Collected data entries:
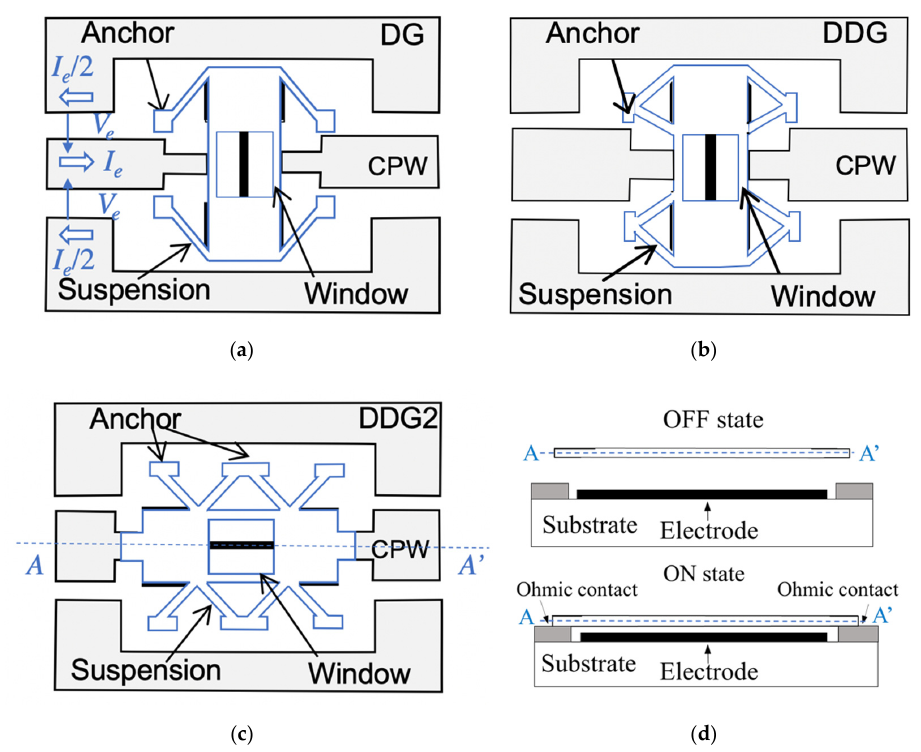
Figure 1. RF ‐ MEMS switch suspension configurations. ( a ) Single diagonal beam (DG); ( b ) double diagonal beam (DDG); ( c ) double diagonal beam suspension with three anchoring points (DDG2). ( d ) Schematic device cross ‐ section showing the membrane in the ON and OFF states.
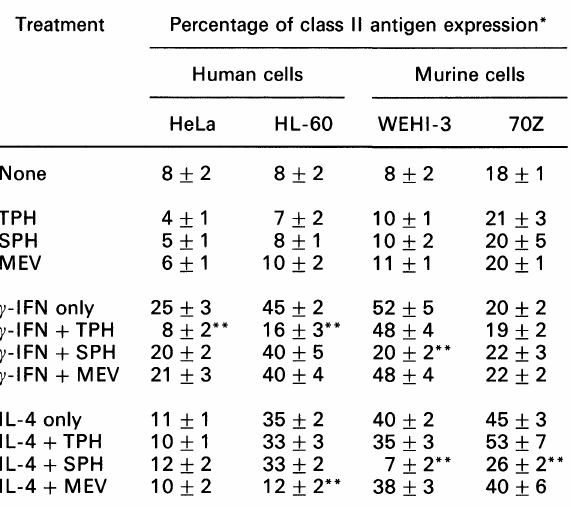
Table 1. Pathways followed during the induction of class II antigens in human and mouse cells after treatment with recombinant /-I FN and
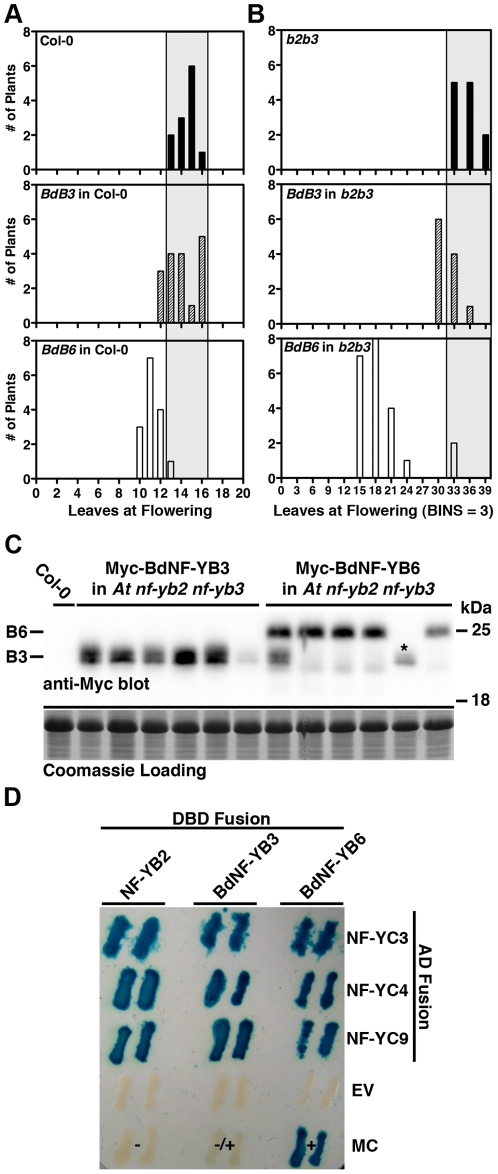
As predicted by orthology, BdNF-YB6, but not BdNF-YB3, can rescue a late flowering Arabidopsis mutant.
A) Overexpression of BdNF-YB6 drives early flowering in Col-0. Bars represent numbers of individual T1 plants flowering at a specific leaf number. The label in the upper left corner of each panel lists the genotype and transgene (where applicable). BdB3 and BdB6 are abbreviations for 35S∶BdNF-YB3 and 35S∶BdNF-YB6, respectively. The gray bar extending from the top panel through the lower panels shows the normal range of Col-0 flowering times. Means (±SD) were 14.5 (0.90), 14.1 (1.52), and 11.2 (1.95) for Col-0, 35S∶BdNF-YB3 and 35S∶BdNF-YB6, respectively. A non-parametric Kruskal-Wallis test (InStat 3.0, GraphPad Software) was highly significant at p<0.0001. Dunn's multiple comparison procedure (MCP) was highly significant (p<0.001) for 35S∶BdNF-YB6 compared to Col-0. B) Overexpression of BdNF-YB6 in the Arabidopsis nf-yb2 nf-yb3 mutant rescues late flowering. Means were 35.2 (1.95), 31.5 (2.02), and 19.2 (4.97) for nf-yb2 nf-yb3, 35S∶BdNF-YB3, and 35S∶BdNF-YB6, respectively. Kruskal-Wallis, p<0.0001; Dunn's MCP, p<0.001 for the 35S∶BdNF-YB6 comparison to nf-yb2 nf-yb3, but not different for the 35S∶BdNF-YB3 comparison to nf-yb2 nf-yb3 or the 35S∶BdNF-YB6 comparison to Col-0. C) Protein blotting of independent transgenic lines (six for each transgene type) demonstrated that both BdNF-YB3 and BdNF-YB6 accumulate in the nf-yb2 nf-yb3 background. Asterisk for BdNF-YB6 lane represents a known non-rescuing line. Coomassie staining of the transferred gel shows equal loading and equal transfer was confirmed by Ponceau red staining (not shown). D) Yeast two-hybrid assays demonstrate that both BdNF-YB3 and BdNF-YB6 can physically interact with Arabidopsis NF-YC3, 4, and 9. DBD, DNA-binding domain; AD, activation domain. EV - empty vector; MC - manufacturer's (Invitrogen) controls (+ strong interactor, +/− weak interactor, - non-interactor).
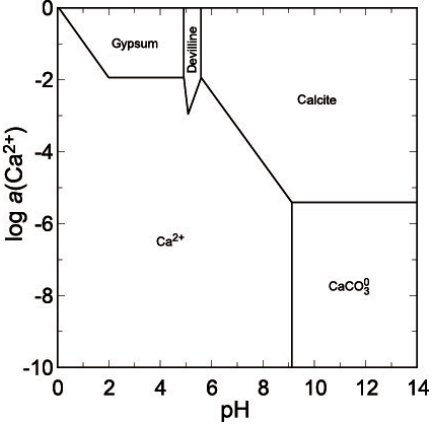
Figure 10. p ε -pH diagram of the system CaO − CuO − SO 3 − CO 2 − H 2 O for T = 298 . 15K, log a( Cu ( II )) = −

*TASK PROMPT:* Without including any pictures, return every line of the records exactly.

*EXERCISE RESULT:*
Figure 1. RF ‐ MEMS switch suspension configurations. ( a ) Single diagonal beam (DG); ( b ) double diagonal beam (DDG); ( c ) double diagonal beam suspension with three anchoring points (DDG2). ( d ) Schematic device cross ‐ section showing the membrane in the ON and OFF states.
Table 1. Pathways followed during the induction of class II antigens in human and mouse cells after treatment with recombinant /-I FN and
As predicted by orthology, BdNF-YB6, but not BdNF-YB3, can rescue a late flowering Arabidopsis mutant.
A) Overexpression of BdNF-YB6 drives early flowering in Col-0. Bars represent numbers of individual T1 plants flowering at a specific leaf number. The label in the upper left corner of each panel lists the genotype and transgene (where applicable). BdB3 and BdB6 are abbreviations for 35S∶BdNF-YB3 and 35S∶BdNF-YB6, respectively. The gray bar extending from the top panel through the lower panels shows the normal range of Col-0 flowering times. Means (±SD) were 14.5 (0.90), 14.1 (1.52), and 11.2 (1.95) for Col-0, 35S∶BdNF-YB3 and 35S∶BdNF-YB6, respectively. A non-parametric Kruskal-Wallis test (InStat 3.0, GraphPad Software) was highly significant at p<0.0001. Dunn's multiple comparison procedure (MCP) was highly significant (p<0.001) for 35S∶BdNF-YB6 compared to Col-0. B) Overexpression of BdNF-YB6 in the Arabidopsis nf-yb2 nf-yb3 mutant rescues late flowering. Means were 35.2 (1.95), 31.5 (2.02), and 19.2 (4.97) for nf-yb2 nf-yb3, 35S∶BdNF-YB3, and 35S∶BdNF-YB6, respectively. Kruskal-Wallis, p<0.0001; Dunn's MCP, p<0.001 for the 35S∶BdNF-YB6 comparison to nf-yb2 nf-yb3, but not different for the 35S∶BdNF-YB3 comparison to nf-yb2 nf-yb3 or the 35S∶BdNF-YB6 comparison to Col-0. C) Protein blotting of independent transgenic lines (six for each transgene type) demonstrated that both BdNF-YB3 and BdNF-YB6 accumulate in the nf-yb2 nf-yb3 background. Asterisk for BdNF-YB6 lane represents a known non-rescuing line. Coomassie staining of the transferred gel shows equal loading and equal transfer was confirmed by Ponceau red staining (not shown). D) Yeast two-hybrid assays demonstrate that both BdNF-YB3 and BdNF-YB6 can physically interact with Arabidopsis NF-YC3, 4, and 9. DBD, DNA-binding domain; AD, activation domain. EV - empty vector; MC - manufacturer's (Invitrogen) controls (+ strong interactor, +/− weak interactor, - non-interactor).
Figure 10. p ε -pH diagram of the system CaO − CuO − SO 3 − CO 2 − H 2 O for T = 298 . 15K, log a( Cu ( II )) = −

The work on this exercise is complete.